Source material
*** Block opens ***

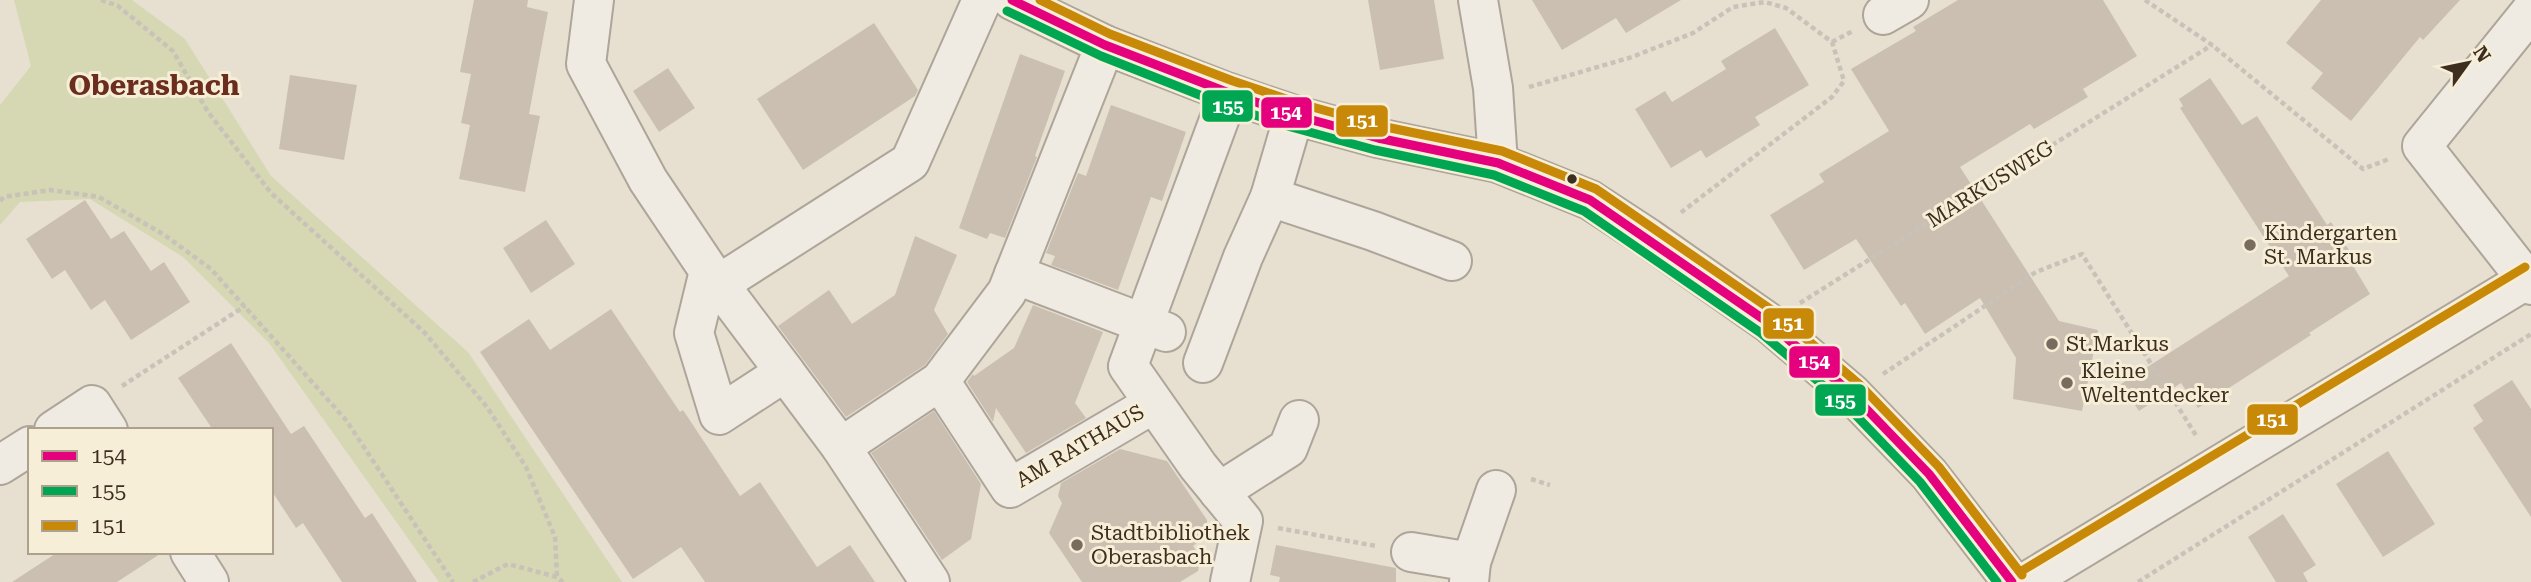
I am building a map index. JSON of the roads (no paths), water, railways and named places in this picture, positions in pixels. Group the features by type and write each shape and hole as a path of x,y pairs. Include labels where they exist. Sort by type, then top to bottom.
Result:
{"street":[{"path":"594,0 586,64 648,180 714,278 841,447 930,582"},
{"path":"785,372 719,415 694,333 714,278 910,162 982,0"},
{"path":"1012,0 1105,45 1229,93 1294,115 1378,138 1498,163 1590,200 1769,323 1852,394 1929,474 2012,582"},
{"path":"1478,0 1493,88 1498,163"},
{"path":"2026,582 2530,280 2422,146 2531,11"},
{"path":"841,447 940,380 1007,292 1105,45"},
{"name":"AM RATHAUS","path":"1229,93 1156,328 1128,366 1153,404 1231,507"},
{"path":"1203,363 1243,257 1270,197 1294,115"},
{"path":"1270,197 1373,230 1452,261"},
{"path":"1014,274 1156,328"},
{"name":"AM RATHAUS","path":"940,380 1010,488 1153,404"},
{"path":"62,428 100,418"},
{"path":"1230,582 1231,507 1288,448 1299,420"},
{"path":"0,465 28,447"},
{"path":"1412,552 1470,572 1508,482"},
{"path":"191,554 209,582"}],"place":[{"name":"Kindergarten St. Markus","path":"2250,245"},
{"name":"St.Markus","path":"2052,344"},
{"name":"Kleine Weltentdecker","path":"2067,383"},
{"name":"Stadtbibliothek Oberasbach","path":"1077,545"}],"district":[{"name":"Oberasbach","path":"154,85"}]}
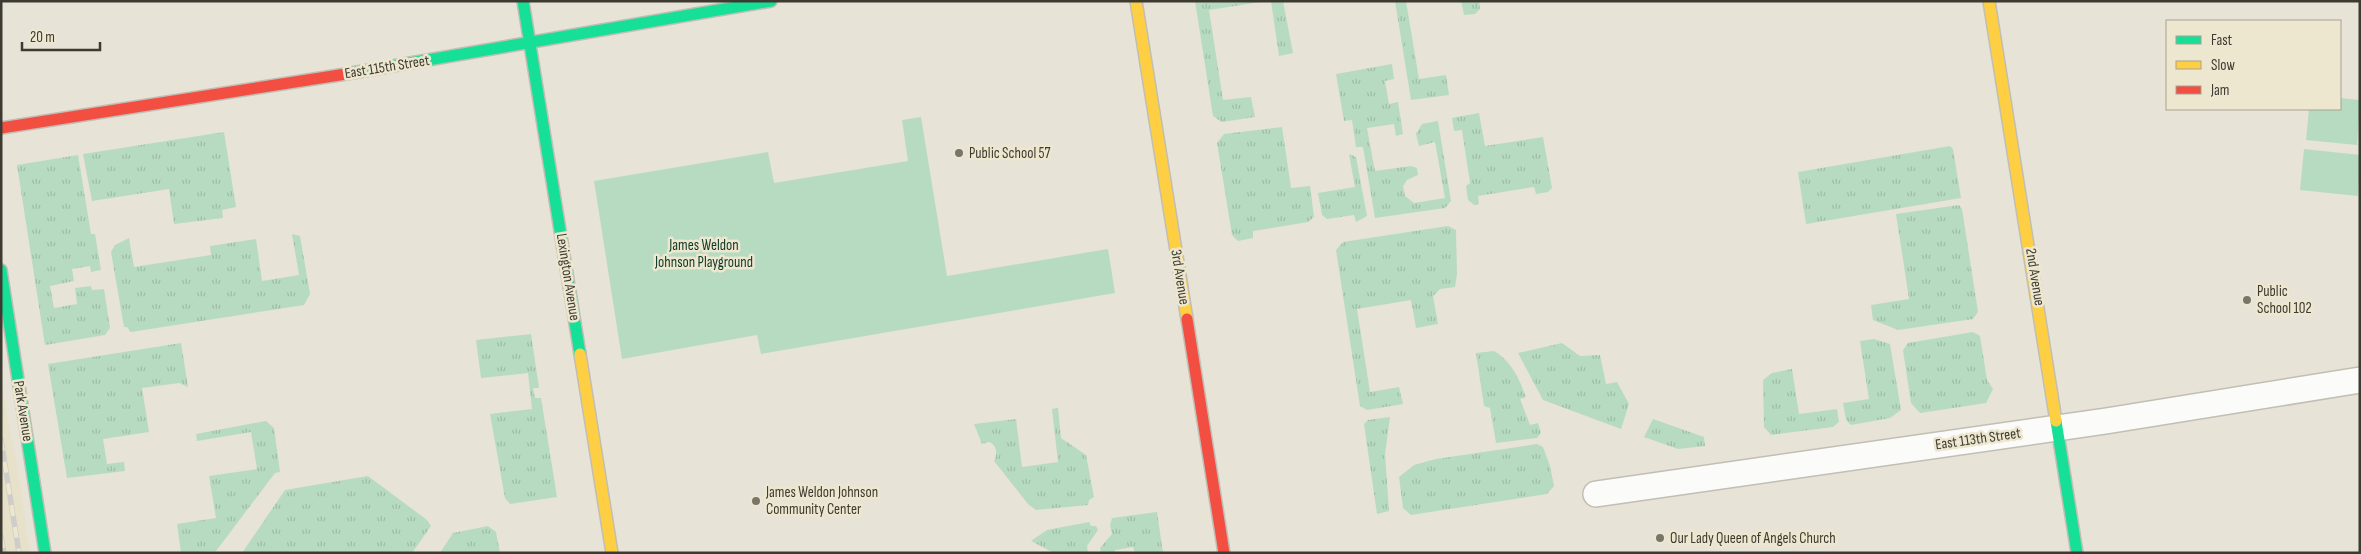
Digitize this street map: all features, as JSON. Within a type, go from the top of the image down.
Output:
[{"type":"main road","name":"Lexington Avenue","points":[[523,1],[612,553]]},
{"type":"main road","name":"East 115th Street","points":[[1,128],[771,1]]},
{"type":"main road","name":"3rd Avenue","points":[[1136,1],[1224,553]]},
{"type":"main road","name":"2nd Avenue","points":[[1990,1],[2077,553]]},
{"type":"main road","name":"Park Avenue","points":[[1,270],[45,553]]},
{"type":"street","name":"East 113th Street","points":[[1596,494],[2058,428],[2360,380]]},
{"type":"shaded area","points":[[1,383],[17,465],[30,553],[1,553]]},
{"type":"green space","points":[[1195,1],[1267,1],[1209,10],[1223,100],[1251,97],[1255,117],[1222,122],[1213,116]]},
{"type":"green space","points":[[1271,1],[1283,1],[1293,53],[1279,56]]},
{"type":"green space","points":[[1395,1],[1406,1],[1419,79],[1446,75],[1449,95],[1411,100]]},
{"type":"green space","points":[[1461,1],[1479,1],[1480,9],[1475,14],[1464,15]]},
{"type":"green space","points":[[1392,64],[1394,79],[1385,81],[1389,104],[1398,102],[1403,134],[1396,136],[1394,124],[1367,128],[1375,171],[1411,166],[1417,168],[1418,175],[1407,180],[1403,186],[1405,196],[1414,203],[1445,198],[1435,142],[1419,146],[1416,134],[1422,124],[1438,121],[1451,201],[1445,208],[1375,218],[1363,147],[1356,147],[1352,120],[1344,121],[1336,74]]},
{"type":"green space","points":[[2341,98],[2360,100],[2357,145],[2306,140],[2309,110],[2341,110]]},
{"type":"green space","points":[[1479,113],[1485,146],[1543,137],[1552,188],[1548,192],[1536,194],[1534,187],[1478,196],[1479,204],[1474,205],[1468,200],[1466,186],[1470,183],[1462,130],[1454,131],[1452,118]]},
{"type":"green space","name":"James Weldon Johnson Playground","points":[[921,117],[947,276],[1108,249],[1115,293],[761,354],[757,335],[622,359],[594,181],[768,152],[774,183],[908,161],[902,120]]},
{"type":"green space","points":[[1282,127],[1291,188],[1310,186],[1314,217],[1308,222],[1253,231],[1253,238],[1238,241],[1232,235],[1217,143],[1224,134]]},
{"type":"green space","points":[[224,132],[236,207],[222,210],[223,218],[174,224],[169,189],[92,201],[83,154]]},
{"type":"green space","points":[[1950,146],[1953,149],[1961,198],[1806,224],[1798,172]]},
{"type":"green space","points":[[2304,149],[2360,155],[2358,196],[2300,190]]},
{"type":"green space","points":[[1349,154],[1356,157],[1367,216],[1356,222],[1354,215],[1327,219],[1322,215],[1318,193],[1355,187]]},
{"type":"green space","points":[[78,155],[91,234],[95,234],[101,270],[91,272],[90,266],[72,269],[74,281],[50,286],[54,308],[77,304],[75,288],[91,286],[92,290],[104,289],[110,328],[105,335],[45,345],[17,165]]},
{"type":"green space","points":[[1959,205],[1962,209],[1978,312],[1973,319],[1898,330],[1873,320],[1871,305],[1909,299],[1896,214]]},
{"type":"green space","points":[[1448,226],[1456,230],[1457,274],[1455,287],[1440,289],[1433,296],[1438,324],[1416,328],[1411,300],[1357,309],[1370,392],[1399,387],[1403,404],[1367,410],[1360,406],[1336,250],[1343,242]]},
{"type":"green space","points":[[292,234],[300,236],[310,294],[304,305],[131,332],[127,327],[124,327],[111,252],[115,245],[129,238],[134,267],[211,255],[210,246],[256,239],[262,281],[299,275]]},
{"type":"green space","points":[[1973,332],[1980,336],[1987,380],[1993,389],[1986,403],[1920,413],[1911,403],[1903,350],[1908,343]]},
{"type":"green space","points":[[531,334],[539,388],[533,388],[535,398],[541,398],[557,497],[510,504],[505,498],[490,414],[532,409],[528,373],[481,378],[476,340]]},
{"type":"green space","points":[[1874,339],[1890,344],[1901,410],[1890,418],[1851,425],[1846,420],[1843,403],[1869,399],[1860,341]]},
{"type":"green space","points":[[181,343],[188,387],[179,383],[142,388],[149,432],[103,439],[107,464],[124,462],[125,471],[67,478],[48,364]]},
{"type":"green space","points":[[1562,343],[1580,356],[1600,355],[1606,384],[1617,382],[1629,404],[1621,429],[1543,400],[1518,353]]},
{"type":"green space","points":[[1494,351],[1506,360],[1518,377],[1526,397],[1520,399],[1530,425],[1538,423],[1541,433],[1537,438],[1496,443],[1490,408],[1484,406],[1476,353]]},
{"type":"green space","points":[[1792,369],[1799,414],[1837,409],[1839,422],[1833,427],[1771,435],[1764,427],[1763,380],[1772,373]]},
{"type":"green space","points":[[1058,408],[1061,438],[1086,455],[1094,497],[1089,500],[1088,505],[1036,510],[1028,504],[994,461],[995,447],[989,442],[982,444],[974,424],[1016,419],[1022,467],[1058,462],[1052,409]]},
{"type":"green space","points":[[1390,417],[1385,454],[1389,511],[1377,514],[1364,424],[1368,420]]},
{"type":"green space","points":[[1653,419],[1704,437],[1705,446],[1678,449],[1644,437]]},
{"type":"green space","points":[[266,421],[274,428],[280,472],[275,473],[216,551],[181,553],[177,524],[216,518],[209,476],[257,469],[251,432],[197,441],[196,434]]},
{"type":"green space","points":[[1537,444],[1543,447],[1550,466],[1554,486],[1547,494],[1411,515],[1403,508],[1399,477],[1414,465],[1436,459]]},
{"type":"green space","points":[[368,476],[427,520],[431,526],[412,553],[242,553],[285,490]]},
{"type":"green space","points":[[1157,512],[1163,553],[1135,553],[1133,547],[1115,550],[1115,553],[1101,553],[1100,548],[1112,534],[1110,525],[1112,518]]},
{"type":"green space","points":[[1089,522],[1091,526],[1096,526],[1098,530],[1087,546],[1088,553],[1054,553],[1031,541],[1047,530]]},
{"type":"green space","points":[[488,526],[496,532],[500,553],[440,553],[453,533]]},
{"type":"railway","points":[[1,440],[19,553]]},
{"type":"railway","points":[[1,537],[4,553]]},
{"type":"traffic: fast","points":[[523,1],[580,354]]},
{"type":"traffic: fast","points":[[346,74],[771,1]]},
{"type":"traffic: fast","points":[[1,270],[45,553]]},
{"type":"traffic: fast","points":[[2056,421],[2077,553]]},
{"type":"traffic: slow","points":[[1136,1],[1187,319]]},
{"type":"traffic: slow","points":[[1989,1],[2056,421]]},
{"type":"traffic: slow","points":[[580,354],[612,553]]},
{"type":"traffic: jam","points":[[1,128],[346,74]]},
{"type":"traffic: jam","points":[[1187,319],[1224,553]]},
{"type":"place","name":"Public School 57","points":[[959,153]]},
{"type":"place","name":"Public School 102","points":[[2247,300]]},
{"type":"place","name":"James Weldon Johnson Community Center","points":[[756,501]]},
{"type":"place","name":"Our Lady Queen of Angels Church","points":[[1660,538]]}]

*** Block closes ***

Instructions for the task
Extract all lines from the material above that include the word "Weldon".

Written answer
{"type":"green space","name":"James Weldon Johnson Playground","points":[[921,117],[947,276],[1108,249],[1115,293],[761,354],[757,335],[622,359],[594,181],[768,152],[774,183],[908,161],[902,120]]},
{"type":"place","name":"James Weldon Johnson Community Center","points":[[756,501]]},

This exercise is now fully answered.